◆ The problem
Copy, in full, each line of the material that holds the word "labels".

◆ Input

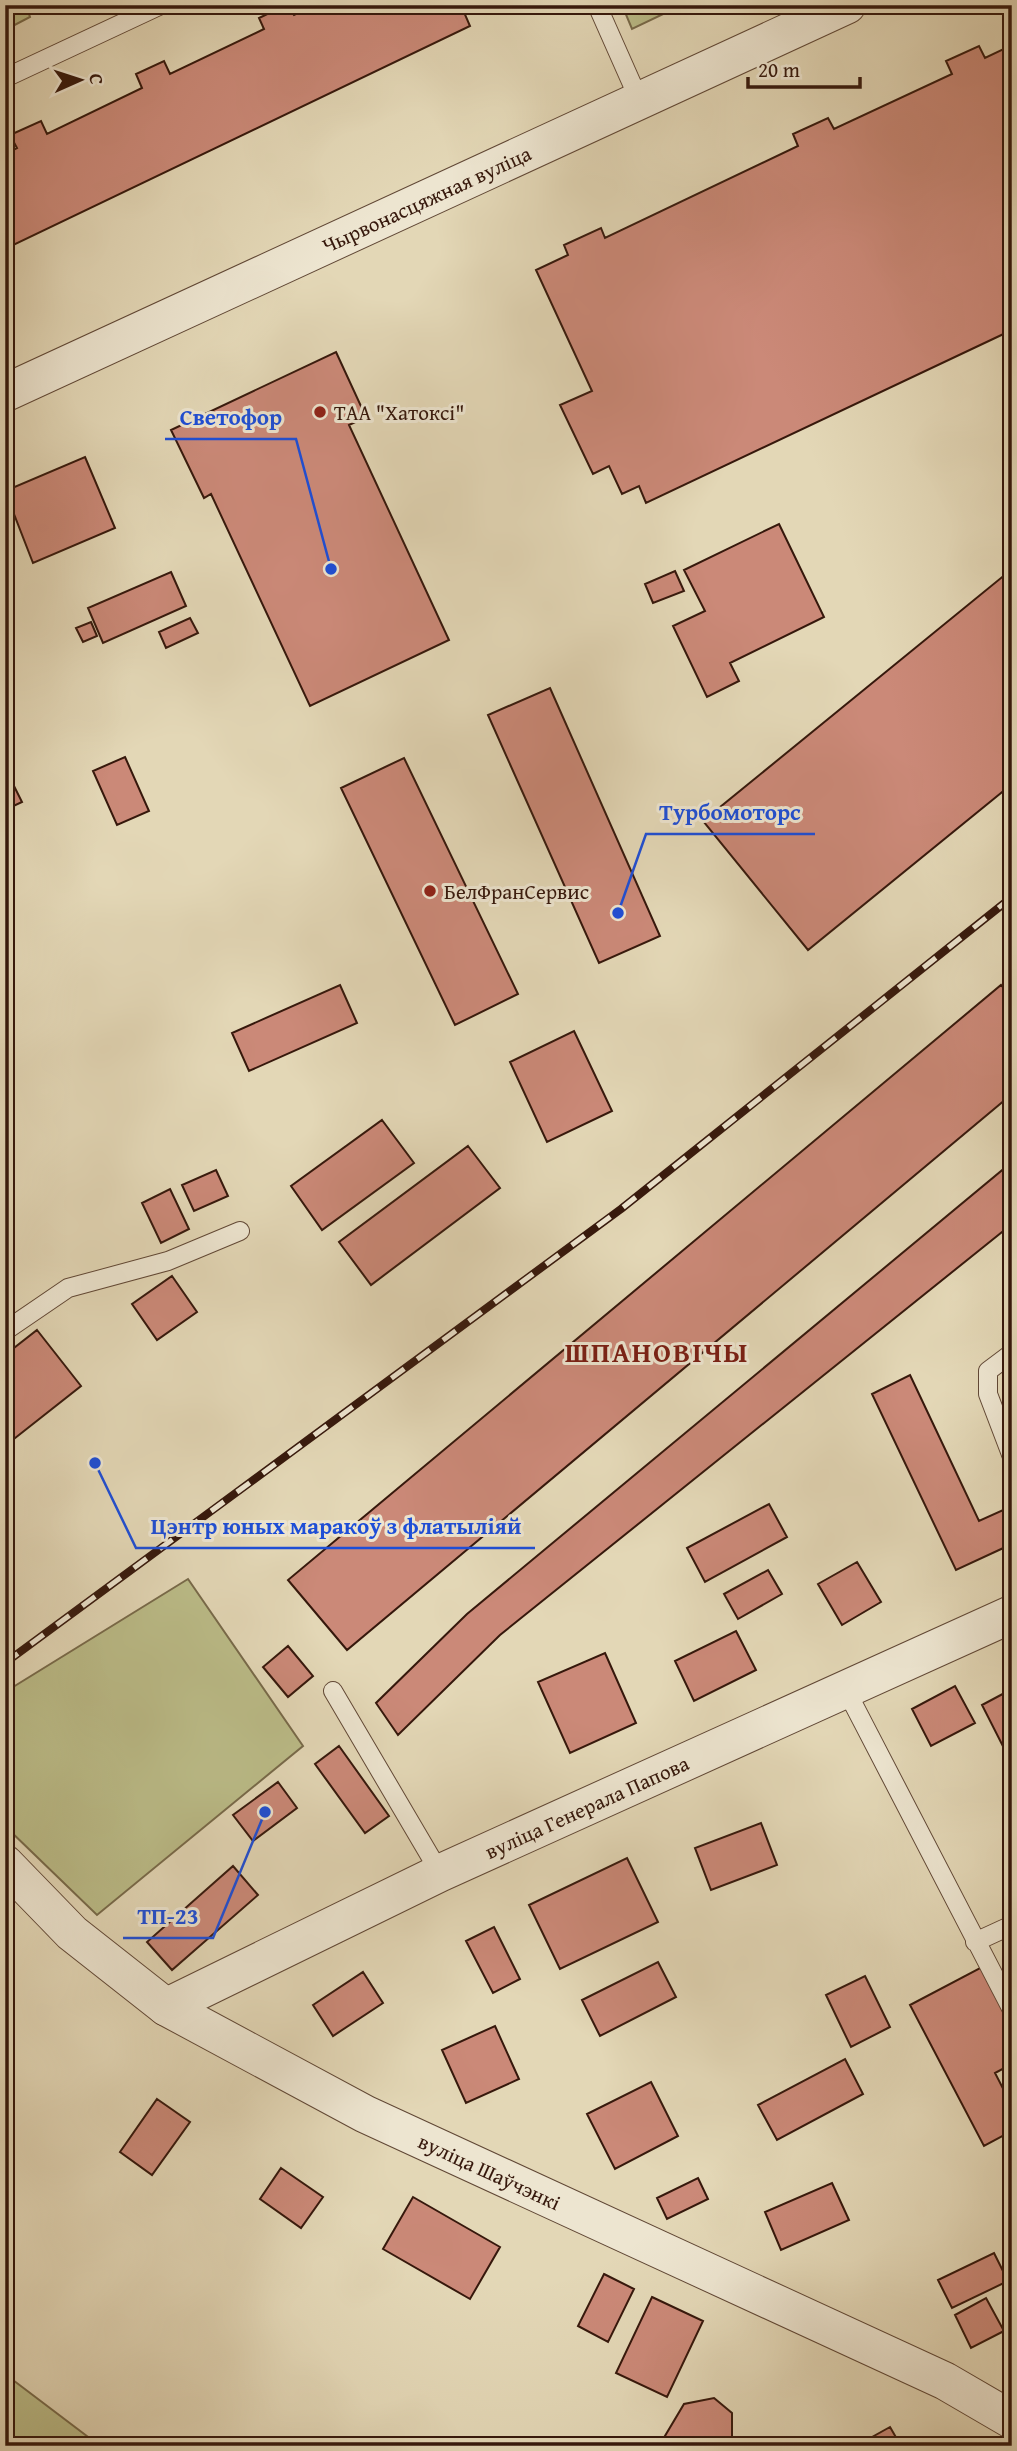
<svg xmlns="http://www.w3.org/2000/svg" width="1017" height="2451" font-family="'Gentium Book Plus',serif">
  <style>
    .green { fill: #bbbc88; stroke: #786a4a; stroke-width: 2 }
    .building { fill: #cb8978; stroke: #36180c; stroke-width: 2 }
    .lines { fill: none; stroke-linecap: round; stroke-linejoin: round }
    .lane-casing { stroke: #614836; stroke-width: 20 }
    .street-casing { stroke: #614836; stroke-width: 39 }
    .lane { stroke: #ede5d0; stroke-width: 18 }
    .street { stroke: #ede5d0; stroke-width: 37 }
    .rail-casing { stroke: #36180c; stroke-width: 8 }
    .rail { stroke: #ede5d0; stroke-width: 5; stroke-dasharray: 16; stroke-linecap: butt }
    .poi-dot { fill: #8f2418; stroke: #ede5d0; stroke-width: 2.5 }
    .labels { text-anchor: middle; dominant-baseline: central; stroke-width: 6; stroke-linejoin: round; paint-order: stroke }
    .street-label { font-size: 21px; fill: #36180c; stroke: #ede5d0 }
    .poi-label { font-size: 21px; fill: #36180c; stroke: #ede5d0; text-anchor: start }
    .district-label { font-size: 28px; font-weight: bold; letter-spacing: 2px; fill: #7a1f14; stroke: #ede5d0 }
    .leader { fill: none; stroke: #1d4ed8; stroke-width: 2.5 }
    .callout-dot { fill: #1d4ed8; stroke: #ede5d0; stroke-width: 2.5 }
    .callout-label { font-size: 23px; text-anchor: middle; font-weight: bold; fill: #1d4ed8; stroke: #ede5d0; stroke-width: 6; stroke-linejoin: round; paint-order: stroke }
  </style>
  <rect width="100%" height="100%" fill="#e3d7b6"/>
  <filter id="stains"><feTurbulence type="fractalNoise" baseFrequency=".00286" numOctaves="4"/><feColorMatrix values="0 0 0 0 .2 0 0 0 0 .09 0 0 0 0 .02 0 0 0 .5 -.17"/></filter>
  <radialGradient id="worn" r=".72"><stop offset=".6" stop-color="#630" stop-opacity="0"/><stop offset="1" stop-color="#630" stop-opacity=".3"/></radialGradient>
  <path class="green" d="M5,5H26L30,17L5,30Z
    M622,5H682L632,29Z
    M188,1579L303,1746L97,1915L5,1826V1692Z
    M5,2374L100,2446H5Z"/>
  <path class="building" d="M286,5L294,15L314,5H472L463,10L470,26L5,249V154L17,148L10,135L41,121L47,134L142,88L136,74L164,61L170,74L264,29L259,18Z
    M1012,45V330L646,503L639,486L622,494L609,466L593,474L560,405L592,391L536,270L568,255L564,245L601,228L605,238L798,146L793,134L828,118L834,129L952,74L946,61L979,46L985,58Z
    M336,352L366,417L349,425L449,640L310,706L211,494L204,498L171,430Z
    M85,457L115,528L33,563L5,491Z
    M779,524L824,617L730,663L739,681L707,697L673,626L705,611L684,570Z
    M1012,569V784L808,950L703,821Z
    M675,571L684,591L653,603L645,584Z
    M171,572L186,606L103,643L88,608Z
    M190,618L198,633L166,648L159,632Z
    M91,622L97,636L83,642L76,628Z
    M550,688L660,936L599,963L488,715Z
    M125,757L149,811L117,825L93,771Z
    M404,758L518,994L455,1025L341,788Z
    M5,768L22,802L5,810Z
    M340,985L357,1023L249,1071L232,1033Z
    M1001,985L1012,997V1094L347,1650L288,1580Z
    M574,1031L612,1111L547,1142L510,1062Z
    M382,1120L414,1163L322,1230L291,1186Z
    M468,1146L500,1188L371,1285L339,1242Z
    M1012,1162V1224L500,1635L398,1735L376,1703L467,1614Z
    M216,1170L228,1196L194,1211L182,1185Z
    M170,1189L189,1229L161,1243L142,1203Z
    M1012,1230V1247L1006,1233Z
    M172,1276L197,1312L157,1340L132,1304Z
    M37,1330L81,1386L5,1446V1355Z
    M910,1375L979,1521L1012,1506V1544L956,1570L872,1394Z
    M769,1504L787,1537L705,1582L687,1548Z
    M857,1562L881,1602L842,1625L818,1584Z
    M768,1570L782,1594L738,1619L724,1594Z
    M736,1631L756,1670L694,1701L675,1661Z
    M288,1646L313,1676L288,1697L263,1667Z
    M605,1653L636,1723L570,1753L538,1682Z
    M955,1686L975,1723L931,1746L912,1709Z
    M1012,1689V1764L982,1705Z
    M339,1746L389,1816L365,1833L315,1764Z
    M278,1782L297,1808L253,1841L233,1815Z
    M761,1823L777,1865L711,1890L695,1848Z
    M627,1858L658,1922L560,1969L529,1905Z
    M233,1866L258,1895L172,1970L147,1942Z
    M494,1927L520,1979L493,1993L466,1941Z
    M658,1962L676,1997L600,2036L582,2000Z
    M982,1967L1012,2024V2064L995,2073L1012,2106V2131L984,2146L910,2005Z
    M363,1972L383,2003L333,2036L313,2005Z
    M865,1976L890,2027L851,2047L826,1995Z
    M495,2026L519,2079L466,2103L442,2050Z
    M845,2059L863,2094L777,2140L758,2105Z
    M651,2082L678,2136L615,2169L587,2114Z
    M157,2099L190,2122L152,2175L120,2152Z
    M281,2168L323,2197L301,2228L260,2199Z
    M698,2178L708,2199L667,2219L657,2198Z
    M832,2183L849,2220L781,2250L765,2212Z
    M413,2197L500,2247L470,2299L383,2249Z
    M994,2253L1008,2281L952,2308L938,2280Z
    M604,2274L634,2289L608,2342L578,2326Z
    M652,2297L703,2321L667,2397L616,2373Z
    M986,2298L1004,2331L971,2348L955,2315Z
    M714,2398L732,2413V2439L727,2446H659L684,2404Z
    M890,2427L901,2446H856Z"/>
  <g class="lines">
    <defs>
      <path id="lane" d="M597,5L640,102
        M5,78L161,5
        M5,1331L68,1288L168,1261L240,1231
        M1012,1353L988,1371V1394L1012,1457
        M845,1688L1012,2010
        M333,1691L440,1873
        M975,1942L1012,1925"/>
      <g id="street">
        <path id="s1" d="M5,393L847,5"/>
        <path id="s2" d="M5,1864L72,1933L166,2007L365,2114L945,2381L1012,2420"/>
        <path id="s3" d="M166,2007L440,1873L1012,1614"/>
      </g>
    </defs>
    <use href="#lane" class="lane-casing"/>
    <use href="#street" class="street-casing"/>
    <use href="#lane" class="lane"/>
    <use href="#street" class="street"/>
    <defs>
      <path id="rail" d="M5,1663L621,1209L1012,897"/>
    </defs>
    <use href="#rail" class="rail-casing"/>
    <use href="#rail" class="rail"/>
  </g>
  <g class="poi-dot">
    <circle cx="320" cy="412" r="7"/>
    <circle cx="430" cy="891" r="7"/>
  </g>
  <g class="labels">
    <g class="street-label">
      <text stroke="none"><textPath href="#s1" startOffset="464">Чырвонасцяжная вуліца</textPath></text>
      <text stroke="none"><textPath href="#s3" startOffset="466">вуліца Генерала Папова</textPath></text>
      <text stroke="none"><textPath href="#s2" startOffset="579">вуліца Шаўчэнкі</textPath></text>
    </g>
    <g class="poi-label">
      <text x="334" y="412">ТАА "Хатоксі"</text>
      <text x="444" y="891">БелФранСервис</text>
    </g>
    <g class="district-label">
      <text x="657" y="1351">ШПАНОВІЧЫ</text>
    </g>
  </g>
  <path class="leader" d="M331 569L296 439H165M618 913L646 834H815M95 1463L136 1548H535M265 1812L213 1938H123"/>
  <g class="callout-dot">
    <circle cx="331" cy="569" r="7"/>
    <circle cx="618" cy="913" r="7"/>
    <circle cx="95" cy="1463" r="7"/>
    <circle cx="265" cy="1812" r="7"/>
  </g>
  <g class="callout-label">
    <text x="231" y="425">Светофор</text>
    <text x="730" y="820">Турбомоторс</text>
    <text x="336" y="1534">Цэнтр юных маракоў з флатыліяй</text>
    <text x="168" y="1924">ТП-23</text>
  </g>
  <rect width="1017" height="2451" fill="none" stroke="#e3d7b6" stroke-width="28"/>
  <rect x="7" y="7" width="1003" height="2437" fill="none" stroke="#36180c" stroke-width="3.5"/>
  <rect x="14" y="14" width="989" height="2423" fill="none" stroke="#36180c" stroke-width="2"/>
  <g transform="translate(80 80) rotate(87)" stroke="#ede5d0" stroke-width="5" paint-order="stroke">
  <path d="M0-5L12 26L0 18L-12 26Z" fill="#36180c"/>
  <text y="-10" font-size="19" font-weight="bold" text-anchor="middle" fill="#36180c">С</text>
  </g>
  <path d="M748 77v10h112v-10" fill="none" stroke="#36180c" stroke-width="3.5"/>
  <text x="758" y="77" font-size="21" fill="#36180c" stroke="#ede5d0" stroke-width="5" paint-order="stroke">20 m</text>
  <rect width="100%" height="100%" filter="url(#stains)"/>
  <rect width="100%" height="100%" fill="url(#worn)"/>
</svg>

◆ Exercise result
    .labels { text-anchor: middle; dominant-baseline: central; stroke-width: 6; stroke-linejoin: round; paint-order: stroke }
  <g class="labels">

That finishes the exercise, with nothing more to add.